You’ve noticed your dad acting a little different than usual lately. You’re worried it may have something to do with his new caregiver. You know elder abuse exists, but what types of abuse are there? And how would you know if it was taking place? Here we’ve gathered a list of common signs and perpetrators of each type of elder abuse.
According to The New England Journal of Medicine1, there are a number of risk factors which increase the likelihood of elder abuse in a situation. Most studies indicate that women are more likely to be victims of elder abuse than men. Among elderly individuals, those who live with a spouse or adult children are often more likely to experience abuse, as these are the two most likely abusers. Another risk factor is a shared living environment. Elders living with a large number of household members are at an increased risk of abuse, especially financial and physical abuse. Those with a lower income level are also associated with a higher risk of financial, emotional, and physical abuse.
Dementia is one of the greatest risk factors in elder abuse. This is especially true in cases of financial and physical elder abuse. A consistent result of studies finds that physical violence rates are 3 to 5 times higher among dementia care recipients than the general population2. Elders with functional impairment and poor physical health have also consistently been shown to have a greater risk of abuse.
The true prevalence of elder abuse cannot be specified, due to under reporting. However, the three most recent large-scale studies have found rates in the range of 7-11% in the population of 60 and older2. A prevalence of 10% is the equivalent of approximately 5,600,000 elder abuse victims age 60 and older nationwide.
This type of abuse is physical force that results in bodily injury, pain, or impairment. This includes acts of assault, battery, and inappropriate restraint. Physical abuse is generally perpetrated by acquaintances, children, and grandchildren.
- Broken bones
- Burns from cigarettes
- Rope or strap marks
- Injuries are unexplained or implausible
- Family members provide different explanations
- History of similar injuries
- Delay between injury and seeking medical care
This type of abuse includes non-consensual sexual contact of any kind. Sexual abuse is generally perpetrated by caregivers, employees of care facilities, and family members.
- Genital pain or irritation
- Bruising on inner thighs
- Difficulty sitting or walking
- Torn underclothing
- Inappropriate, unusual, or aggressive sexual behavior
- Inappropriate relationship between elder and perpetrator
This type of abuse is the intentional infliction of emotional or mental anguish through verbal or nonverbal actions. Psychological abuse can include threats or humiliation. Perpetrators of psychological abuse generally include family members, caregivers, and acquaintances.

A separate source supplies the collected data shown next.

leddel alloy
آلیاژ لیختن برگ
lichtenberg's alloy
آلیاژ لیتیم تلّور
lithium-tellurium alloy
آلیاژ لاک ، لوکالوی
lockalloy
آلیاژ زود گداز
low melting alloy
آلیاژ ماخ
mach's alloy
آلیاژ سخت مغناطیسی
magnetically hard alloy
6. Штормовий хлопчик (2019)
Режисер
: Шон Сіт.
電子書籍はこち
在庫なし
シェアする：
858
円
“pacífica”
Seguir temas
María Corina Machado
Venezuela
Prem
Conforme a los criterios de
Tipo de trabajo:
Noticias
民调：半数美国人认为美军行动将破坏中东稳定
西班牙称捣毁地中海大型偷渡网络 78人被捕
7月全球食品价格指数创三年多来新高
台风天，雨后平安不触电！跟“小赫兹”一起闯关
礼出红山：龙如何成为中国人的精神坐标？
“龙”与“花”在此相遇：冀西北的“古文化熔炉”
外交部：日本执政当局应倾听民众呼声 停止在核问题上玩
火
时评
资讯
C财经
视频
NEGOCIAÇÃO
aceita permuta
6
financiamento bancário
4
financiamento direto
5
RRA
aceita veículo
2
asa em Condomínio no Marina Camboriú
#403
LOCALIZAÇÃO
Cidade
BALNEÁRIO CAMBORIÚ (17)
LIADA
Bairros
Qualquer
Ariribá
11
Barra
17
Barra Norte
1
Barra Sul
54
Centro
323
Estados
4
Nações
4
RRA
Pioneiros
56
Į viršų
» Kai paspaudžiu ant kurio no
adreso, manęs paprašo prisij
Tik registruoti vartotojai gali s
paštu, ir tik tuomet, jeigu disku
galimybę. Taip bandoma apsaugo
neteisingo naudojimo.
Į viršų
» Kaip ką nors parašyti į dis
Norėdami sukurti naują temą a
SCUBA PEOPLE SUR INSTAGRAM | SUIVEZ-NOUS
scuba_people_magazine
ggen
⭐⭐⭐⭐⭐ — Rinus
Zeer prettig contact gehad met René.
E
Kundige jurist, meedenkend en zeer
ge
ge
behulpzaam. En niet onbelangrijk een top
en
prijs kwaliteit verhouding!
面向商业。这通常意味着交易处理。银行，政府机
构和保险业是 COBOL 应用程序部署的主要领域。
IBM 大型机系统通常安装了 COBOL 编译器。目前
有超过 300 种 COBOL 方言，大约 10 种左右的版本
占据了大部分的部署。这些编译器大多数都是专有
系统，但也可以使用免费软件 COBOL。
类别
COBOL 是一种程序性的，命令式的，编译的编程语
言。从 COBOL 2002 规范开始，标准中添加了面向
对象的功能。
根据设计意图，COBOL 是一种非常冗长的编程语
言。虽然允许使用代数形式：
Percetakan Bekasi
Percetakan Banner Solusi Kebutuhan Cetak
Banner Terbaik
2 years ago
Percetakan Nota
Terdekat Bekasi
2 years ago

- Significant weight loss or gain
- Elevated blood pressure
- Stress-related conditions
- Problems sleeping
- Emotionally withdrawn
This type of abuse is the illegal or improper use of an elder’s funds, property, or other resources. Financial abuse can include taking money or property, forging a signature, scams, fraud, and forced signing of a document the elder does not understand. Past studies have shown that financial exploitation is the most common form of elder abuse in the United States, with rates several times that of physical elder abuse2. Perpetrators of financial abuse generally include children, grandchildren, spouses, caregivers, and predatory individuals claiming love for the elder.
- Unpaid bills
- Large withdrawals or transfers
- New “best friends” or “lovers”
- Suspicious signatures on checks or documents
- Missing belongings
- Implausible explanations about finances
- Differing explanations about finances from elder and perpetrator
- Unawareness pertaining to finances
This type of abuse is failure by a caregiver to uphold their responsibilities. Neglect can be active or passive. Active neglect is intentionally withholding care or necessities, while passive neglect is the unintentional inability to provide care. Neglect is generally perpetrated by paid caregivers, family members, and employees of care facilities.
- Absence of food or water
- Lack of utilities
- Animal or insect infestation
- Empty or outdated prescription bottles
- Inadequate cleanliness
- Physical barriers in pathways
- Poor personal hygiene
- Improperly clothed for weather
- Skin rashes
Behavior of Perpetrator
- Anger or exhaustion
- Isolates elder from outside world
- Lacks caregiving skill
Behavior of Elder
- Emotional distress
- Nightmares or difficulty sleeping
- Sudden loss of appetite
- Self-destructive behavior
It is important to remember that each individual reacts differently to situations and signs of abuse may invest differently in your dad’s situation. Any sudden or unusual changes in behavior should be taken into consideration and investigated to rule out elder abuse as a cause.
1Campion, E., Lachs, M., & Pillemer, K. (2015). Elder abuse. The New England Journal of Medicine, 373(20), 1947-1956.
2Pillemer, K., Connolly, M.T., Breckman, R., Spreng, N., & Lachs, M. (2014). Elder mistreatment: Priorities for consideration by the White House Conference on Aging. The Gerontologist, 55(2), 320-327.